Crohn's disease has a worldwide distribution with an incidence or 0.5-5/100 000, which is rising. The disease usually appears in adolescents or young adults (there is also a peak in the older population) and is more common in people of European origin, especially people of Jewish heritage. Up to 40% will have a family history of some form of idiopathic inflammatory bowel disease (IIBD).
The pathogenesis of Crohn's disease is unknown.
The two main features that differentiate Crohn's disease from ulcerative colitis (UC) and other inflammatory gastrointestinal system disorders are that in Crohn's disease, the inflammation affects all layers of the bowel wall (i.e., it is transmural) and it is discontinuous, with segments of inflamed tissue separated by areas of uninflamed tissue (so-called skip lesions). Crohn's disease affects predominantly the ileum and cecum together in 40% of cases, the colon alone in 30% and the small bowel alone in 30%. Occasionally, patients will have esophageal and gastroduodenal involvement. Affected segments of bowel show marked wall thickening (because the disease is transmural), with fibrosis, mucosal ulcerations and a cobblestoned mucosal appearance. Inflammatory polyps and fistulae may occur, and bowel loops may become matted together. Histologically, the hallmarks are transmural inflammation, fissuring ulcers and epithelioid granulomas.

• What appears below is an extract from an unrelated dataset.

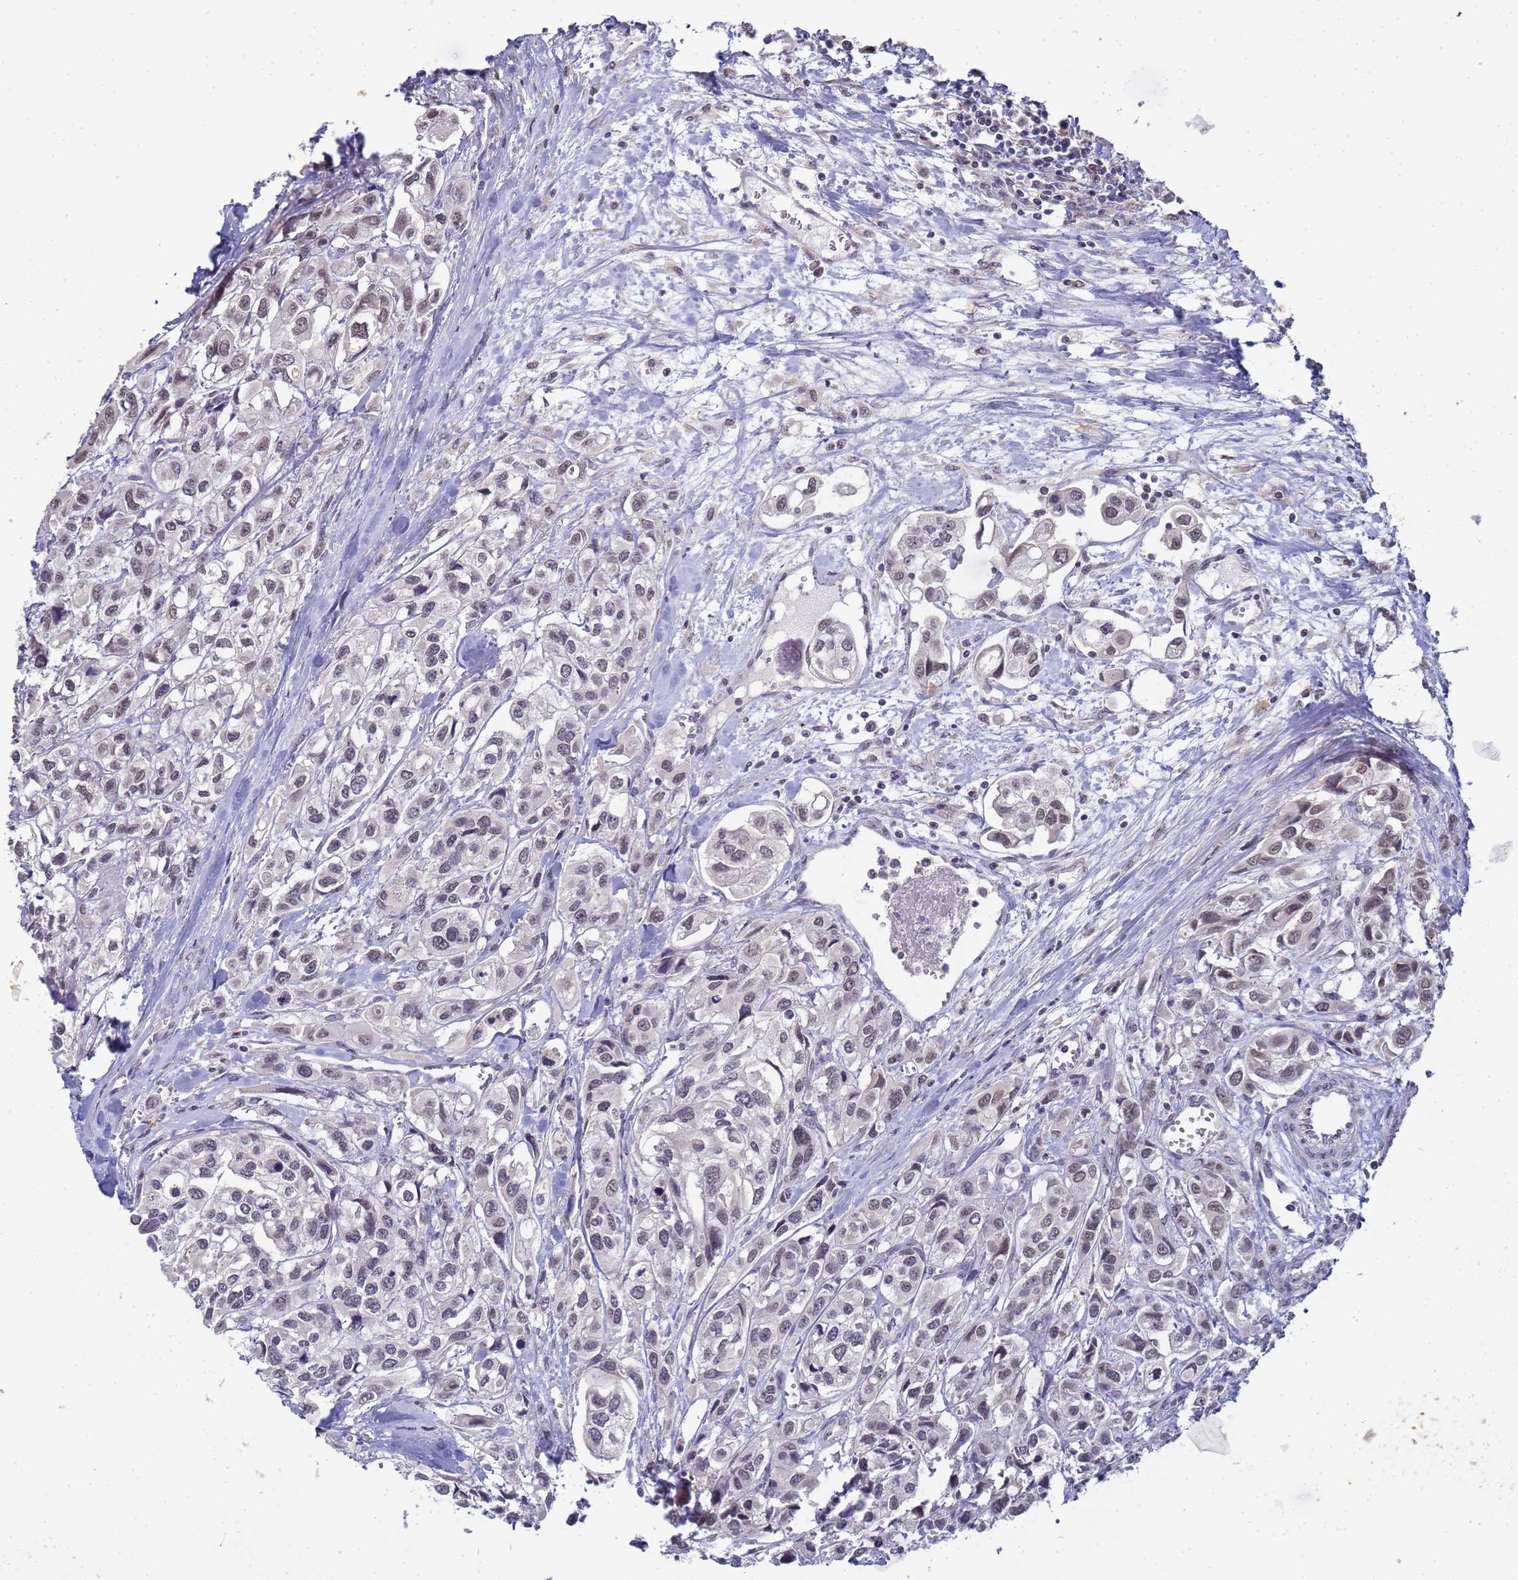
{"staining": {"intensity": "weak", "quantity": "25%-75%", "location": "nuclear"}, "tissue": "urothelial cancer", "cell_type": "Tumor cells", "image_type": "cancer", "snomed": [{"axis": "morphology", "description": "Urothelial carcinoma, High grade"}, {"axis": "topography", "description": "Urinary bladder"}], "caption": "The micrograph reveals a brown stain indicating the presence of a protein in the nuclear of tumor cells in urothelial cancer.", "gene": "MYL7", "patient": {"sex": "male", "age": 67}}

Major complications include obstruction, perforation, hemorrhage, and fistulization.
The course is typically characterized by intermittent attacks with remissions and exacerbations. The most frequent symptoms are abdominal pain and diarrhea with or without fever and bleeding. Intestinal obstruction and fistula formation are the the most common complications. Patients with long-standing Crohn's disease have an increased incidence of intestinal cancer.
Extraintestinal manifestations include inflammatory lesions of the eyes, arthritis, skin lesions and liver disease with bile duct inflammation. Crohn's disease cannot be cured with medications or surgery, but symptoms can be controlled with a variety of anti-inflammatory medications (e.g., corticosteroids and sulfasalazine). Surgery is reserved to control complications such as obstructive or fistulizing lesions.